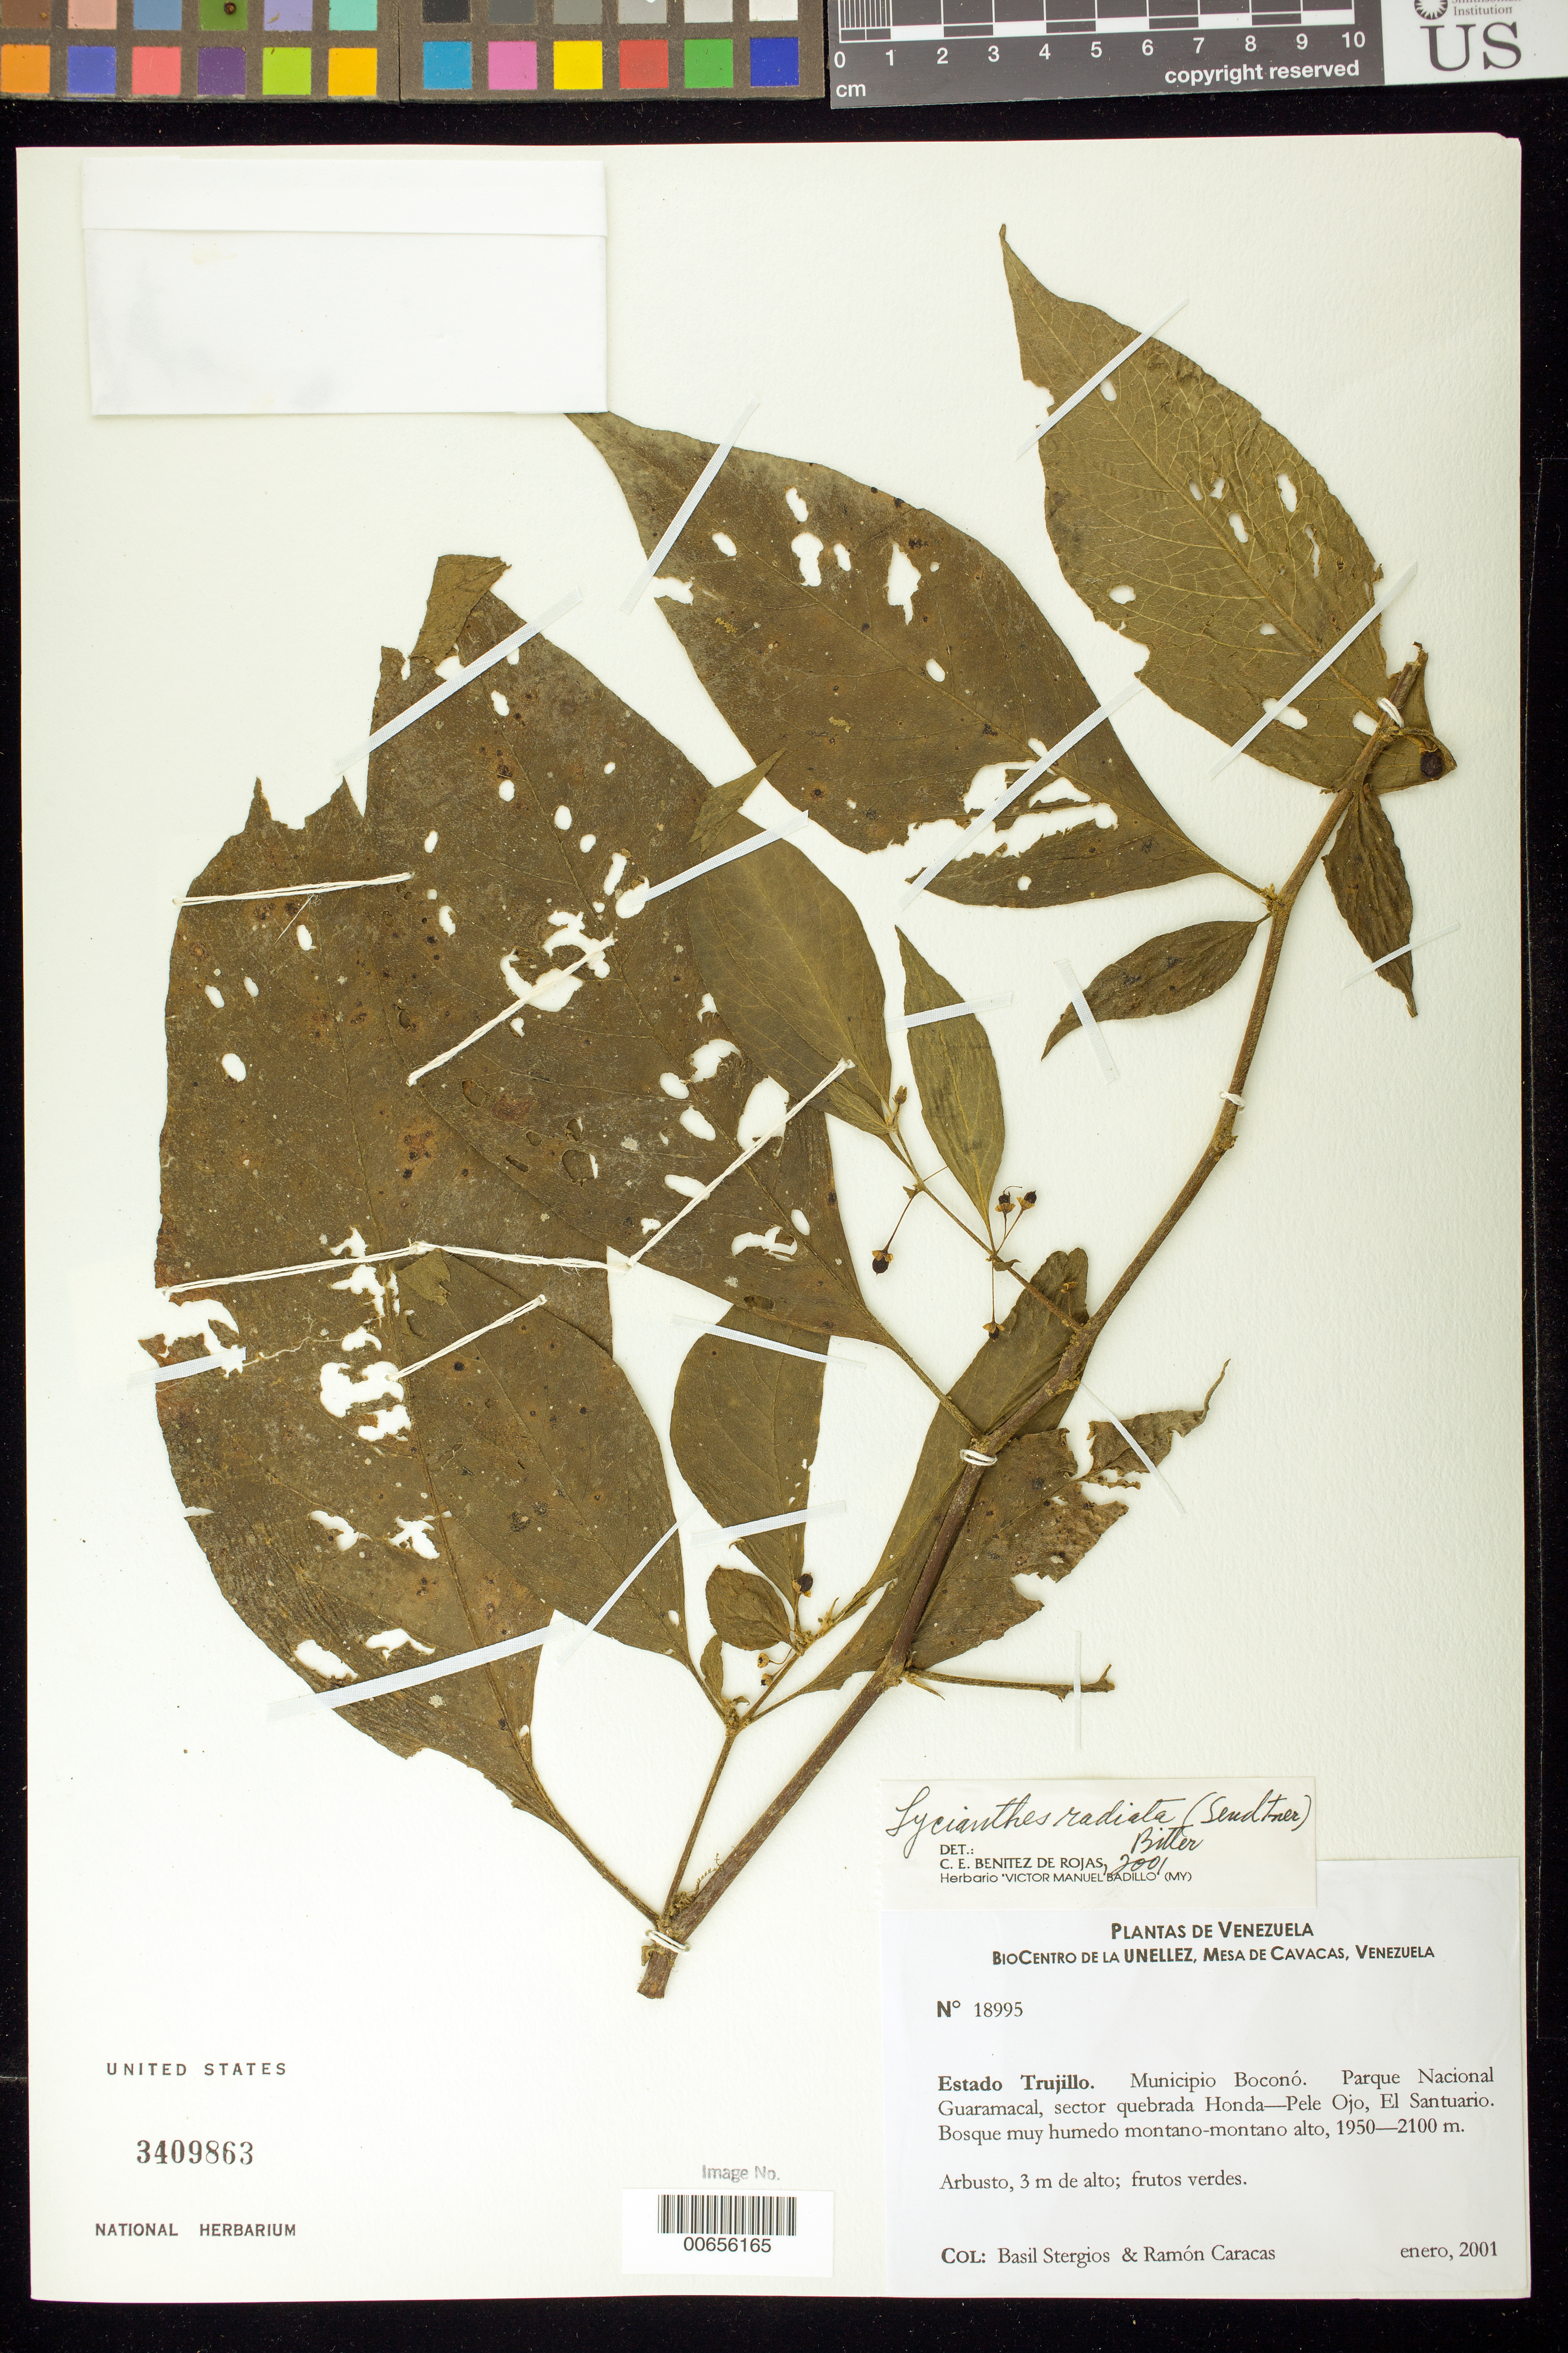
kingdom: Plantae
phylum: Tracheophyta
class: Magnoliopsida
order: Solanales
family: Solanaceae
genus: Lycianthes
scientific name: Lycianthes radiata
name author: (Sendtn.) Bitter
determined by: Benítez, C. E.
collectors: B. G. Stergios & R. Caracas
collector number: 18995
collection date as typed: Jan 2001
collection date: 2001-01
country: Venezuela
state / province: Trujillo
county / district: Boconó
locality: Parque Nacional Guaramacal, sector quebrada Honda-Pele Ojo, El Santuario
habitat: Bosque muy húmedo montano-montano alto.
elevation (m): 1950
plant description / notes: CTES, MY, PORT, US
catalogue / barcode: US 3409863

## GOAL OF THE EXERCISE
Could you rewrite everything from the row containing "collection date: 2001-01" down to the row containing "elevation (m): 1950" as a JSON list of strings, one string per line?

## WORKED ANSWER
[
  "collection date: 2001-01",
  "country: Venezuela",
  "state / province: Trujillo",
  "county / district: Boconó",
  "locality: Parque Nacional Guaramacal, sector quebrada Honda-Pele Ojo, El Santuario",
  "habitat: Bosque muy húmedo montano-montano alto.",
  "elevation (m): 1950"
]